Título: Corte de salário foi blefe
Autor: Renata Moura, Josie Jeronimo e Mariana Santos
Fonte: Jornal do Brasil, 19/02/2006, País, p. A2

A promessa do presidente da Câmara, Aldo Rebelo (PCdoB-SP), era cortar o ponto dos deputados faltosos durante a convocação extraordinária. Concluídos os trabalhos ao longo do recesso parlamentar, no entanto, ninguém deverá sofrer descontos nos salários. Não que os deputados e senadores tenham sido primorosos no quesito presença. Longe disso. Mas o regimento interno da Casa é benevolente. De acordo com a diretoria de Recursos Humanos da Câmara, o estatuto não prevê descontos por faltas neste período, ainda considerado recesso tecnicamente.

A única possibilidade de punir quem esticou as férias e andou longe de Brasília seria suspender a segunda parcela da remuneração extra. Até mesmo para essa punição há, nas regras da Casa, uma lacuna que favorece a maioria. Só permite o corte da remuneração diária de R$ 1.700 dos que faltaram a mais de um terço das sessões de votação, ou pelo menos seis das 15 em que se votou algo.

Por enquanto, a punição não afeta ninguém. Até porque a 17ª Vara da Justiça Federal, a pedido do PSOL, concedeu liminar contra o pagamento da segunda parcela da remuneração extra. A Procuradoria da Câmara já apresentou recurso, mas não há grandes esperanças. Principalmente, depois da aprovação da emenda constitucional que acaba com o pagamento de mais dois salários pela convocação extraordinária. Apenas 106 dos 513 deputados abriram mão, espontaneamente, do benefício.
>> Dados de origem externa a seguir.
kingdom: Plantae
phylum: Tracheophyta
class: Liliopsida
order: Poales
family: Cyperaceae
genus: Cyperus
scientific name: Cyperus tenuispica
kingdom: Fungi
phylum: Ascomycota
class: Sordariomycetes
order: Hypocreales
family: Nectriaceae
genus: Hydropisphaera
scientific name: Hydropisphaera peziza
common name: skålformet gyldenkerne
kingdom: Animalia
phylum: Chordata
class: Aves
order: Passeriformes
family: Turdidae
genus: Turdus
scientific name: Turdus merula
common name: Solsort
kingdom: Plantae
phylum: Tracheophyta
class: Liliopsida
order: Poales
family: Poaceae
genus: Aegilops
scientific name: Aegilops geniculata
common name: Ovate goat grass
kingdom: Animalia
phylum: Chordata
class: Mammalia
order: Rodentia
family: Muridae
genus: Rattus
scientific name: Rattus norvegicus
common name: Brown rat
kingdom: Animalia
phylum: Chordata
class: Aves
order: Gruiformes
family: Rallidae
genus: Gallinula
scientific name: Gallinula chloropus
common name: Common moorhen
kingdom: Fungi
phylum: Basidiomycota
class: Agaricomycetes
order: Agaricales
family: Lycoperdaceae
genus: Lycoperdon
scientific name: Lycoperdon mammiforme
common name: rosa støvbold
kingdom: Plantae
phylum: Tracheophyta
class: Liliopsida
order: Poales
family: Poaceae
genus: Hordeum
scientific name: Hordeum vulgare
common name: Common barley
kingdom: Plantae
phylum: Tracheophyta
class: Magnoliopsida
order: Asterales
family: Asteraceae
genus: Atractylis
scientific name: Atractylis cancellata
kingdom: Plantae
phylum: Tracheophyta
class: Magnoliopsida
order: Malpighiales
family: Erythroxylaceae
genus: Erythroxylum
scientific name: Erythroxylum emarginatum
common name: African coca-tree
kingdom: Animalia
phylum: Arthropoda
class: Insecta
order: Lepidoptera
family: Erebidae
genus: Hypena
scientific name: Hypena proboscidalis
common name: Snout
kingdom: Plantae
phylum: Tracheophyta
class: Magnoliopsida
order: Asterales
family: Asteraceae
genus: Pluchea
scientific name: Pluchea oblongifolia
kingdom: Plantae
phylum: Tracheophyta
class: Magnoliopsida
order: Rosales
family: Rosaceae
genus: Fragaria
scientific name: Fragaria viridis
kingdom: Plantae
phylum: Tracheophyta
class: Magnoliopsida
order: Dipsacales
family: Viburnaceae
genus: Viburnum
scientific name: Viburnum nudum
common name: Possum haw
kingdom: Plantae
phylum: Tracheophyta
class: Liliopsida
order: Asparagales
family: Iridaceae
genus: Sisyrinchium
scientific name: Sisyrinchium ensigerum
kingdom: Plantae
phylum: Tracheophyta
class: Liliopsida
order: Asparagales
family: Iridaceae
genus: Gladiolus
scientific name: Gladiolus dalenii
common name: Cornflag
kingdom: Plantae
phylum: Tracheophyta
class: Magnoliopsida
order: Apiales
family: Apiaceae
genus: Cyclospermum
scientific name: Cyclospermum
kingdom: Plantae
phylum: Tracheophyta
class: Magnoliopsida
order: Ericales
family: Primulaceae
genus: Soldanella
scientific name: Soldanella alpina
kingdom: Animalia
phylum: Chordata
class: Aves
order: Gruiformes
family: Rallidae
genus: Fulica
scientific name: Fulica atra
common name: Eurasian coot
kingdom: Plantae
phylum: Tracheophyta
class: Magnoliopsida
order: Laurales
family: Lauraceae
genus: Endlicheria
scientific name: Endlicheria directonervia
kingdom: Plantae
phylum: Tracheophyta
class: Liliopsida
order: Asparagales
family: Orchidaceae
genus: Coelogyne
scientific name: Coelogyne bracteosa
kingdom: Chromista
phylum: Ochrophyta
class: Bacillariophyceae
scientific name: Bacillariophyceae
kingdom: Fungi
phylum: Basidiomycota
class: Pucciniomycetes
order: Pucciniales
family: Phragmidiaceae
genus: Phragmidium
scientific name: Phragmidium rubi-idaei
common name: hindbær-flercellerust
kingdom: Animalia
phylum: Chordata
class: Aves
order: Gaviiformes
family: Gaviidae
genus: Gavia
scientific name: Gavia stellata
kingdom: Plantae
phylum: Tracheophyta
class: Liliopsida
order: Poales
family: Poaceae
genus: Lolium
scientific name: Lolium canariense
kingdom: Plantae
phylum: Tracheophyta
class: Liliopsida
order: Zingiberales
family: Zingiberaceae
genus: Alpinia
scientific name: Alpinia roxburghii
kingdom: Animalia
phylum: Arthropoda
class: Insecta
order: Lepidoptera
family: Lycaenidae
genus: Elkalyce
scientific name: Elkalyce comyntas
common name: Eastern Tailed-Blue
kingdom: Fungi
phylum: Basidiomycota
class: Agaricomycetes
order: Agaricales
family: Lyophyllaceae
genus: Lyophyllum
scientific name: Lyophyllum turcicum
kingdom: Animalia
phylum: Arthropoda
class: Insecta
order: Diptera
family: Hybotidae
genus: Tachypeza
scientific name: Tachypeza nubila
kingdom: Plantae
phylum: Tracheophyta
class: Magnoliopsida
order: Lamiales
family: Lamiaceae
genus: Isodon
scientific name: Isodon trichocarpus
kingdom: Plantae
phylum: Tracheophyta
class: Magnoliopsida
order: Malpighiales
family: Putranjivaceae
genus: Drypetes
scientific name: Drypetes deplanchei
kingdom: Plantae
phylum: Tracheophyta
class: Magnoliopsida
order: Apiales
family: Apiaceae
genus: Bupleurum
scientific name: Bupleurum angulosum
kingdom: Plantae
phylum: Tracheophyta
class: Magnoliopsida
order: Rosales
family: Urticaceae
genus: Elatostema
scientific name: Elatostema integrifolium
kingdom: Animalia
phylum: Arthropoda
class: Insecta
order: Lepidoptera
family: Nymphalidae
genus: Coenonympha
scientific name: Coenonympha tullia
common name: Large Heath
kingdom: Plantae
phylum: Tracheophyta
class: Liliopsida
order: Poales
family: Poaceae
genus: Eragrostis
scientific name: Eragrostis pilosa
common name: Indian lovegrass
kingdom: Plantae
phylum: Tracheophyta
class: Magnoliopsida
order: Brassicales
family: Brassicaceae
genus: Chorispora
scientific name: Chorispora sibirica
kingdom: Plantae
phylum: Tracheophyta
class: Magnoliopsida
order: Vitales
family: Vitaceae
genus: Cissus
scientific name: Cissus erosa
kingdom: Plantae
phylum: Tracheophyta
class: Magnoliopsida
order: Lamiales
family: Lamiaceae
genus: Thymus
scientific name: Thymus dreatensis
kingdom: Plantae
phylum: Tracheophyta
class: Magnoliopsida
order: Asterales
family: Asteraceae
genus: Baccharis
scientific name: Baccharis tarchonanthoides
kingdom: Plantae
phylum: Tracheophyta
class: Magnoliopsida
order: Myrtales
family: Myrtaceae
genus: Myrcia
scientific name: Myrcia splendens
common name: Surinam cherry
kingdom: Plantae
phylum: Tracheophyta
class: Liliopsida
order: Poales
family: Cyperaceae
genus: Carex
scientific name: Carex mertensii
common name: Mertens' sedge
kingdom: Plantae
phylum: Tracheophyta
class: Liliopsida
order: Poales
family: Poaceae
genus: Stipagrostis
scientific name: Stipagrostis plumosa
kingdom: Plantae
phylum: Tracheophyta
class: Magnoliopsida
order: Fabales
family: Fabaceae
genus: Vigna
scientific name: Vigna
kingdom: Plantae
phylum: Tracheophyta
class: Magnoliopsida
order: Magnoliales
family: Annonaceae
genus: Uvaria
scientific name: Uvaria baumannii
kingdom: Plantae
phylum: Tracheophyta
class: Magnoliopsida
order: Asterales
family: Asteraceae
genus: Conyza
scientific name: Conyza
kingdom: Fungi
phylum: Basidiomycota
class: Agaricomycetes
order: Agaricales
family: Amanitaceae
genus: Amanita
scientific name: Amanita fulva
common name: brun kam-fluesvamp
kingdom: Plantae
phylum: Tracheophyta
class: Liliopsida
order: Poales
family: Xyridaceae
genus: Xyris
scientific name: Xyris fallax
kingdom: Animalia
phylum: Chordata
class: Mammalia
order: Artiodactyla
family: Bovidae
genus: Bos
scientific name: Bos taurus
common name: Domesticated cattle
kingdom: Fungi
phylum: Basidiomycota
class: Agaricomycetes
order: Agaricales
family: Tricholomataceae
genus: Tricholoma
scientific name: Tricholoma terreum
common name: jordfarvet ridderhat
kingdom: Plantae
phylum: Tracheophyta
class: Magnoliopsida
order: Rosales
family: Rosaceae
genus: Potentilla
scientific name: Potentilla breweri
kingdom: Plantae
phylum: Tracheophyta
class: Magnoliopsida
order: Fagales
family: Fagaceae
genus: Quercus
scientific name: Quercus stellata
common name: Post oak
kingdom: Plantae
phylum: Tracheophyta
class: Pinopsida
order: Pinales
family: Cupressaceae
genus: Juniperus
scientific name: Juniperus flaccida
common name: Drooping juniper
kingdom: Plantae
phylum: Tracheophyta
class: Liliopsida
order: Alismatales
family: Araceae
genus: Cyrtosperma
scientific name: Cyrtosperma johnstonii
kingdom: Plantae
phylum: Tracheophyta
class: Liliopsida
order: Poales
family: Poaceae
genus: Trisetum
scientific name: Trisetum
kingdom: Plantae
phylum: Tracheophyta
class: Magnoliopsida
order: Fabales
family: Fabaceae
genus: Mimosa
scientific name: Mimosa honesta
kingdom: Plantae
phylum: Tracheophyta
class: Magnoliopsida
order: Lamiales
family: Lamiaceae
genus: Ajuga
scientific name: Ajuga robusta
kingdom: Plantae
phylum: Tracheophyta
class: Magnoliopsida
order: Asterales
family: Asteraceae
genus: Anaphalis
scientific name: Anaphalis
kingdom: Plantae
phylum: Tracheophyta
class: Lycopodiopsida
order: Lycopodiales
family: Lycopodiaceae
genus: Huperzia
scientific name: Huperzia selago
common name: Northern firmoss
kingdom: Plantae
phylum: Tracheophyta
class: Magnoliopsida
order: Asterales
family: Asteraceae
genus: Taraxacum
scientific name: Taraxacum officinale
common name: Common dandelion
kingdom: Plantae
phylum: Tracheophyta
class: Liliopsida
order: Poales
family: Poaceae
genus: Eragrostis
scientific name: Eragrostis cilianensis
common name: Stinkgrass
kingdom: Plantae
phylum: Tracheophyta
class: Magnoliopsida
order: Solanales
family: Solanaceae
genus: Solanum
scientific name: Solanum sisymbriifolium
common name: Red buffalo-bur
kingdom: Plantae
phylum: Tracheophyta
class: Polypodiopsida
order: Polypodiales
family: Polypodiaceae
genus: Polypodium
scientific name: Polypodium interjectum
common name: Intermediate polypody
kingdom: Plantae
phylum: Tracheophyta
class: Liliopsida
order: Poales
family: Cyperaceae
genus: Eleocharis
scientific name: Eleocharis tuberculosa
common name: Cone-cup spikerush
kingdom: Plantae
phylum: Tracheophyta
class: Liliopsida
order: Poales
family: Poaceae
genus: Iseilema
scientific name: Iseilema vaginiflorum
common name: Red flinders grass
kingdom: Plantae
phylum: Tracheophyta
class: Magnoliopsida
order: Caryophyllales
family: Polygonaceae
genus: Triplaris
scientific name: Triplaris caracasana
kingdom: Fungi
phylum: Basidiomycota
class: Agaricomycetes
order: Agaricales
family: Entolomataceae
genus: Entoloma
Os outros, passaram a somar 17 salários em um ano.

A Câmara não informa quais foram os deputados mais faltosos, mas levantamento feito pelo Jornal do Brasil mostra que, apesar de avançar na pauta de votações, a média de presença em plenário foi de 34%. Ou seja, apenas um terço dos 513 deputados que compõem o quadro da Casa. O levantamento mostra ainda que, no último mês da convocação, apenas 45% das sessões alcançaram quórum mínimo de 51 parlamentares.

O presidente da Casa não seguiu os próprios apelos. Compareceu a 22 sessões, 12 a menos que o mais assíduo, o deputado Pastor Frankenbergen (PTB-RR). Presidente do Conselho de Ética, Ricardo Izar (PTB-SP), também não seguiu o exemplo do colega de legenda. Um dos que se diziam mais interessados no quórum do plenário para contagem de prazos no conselho, Izar apareceu a pouco mais da metade das sessões.

O deputado apareceu 24 vezes na Câmara nos 43 dias úteis da convocação. O número está próximo do petista que corre o risco de ser cassado, Professor Luizinho (SP), presente 18 vezes. Clóvis Fecury (PFL-MA) é campeão. Só pisou quatro vezes na Câmara durante todo o período. Nem por isso, abriu mão dos dois salários extras. Se a liminar do PSOL for derrubada e o pagamento, autorizado, Fecury receberá, sem remorço, a segunda parcela de R$ 12,8 mil.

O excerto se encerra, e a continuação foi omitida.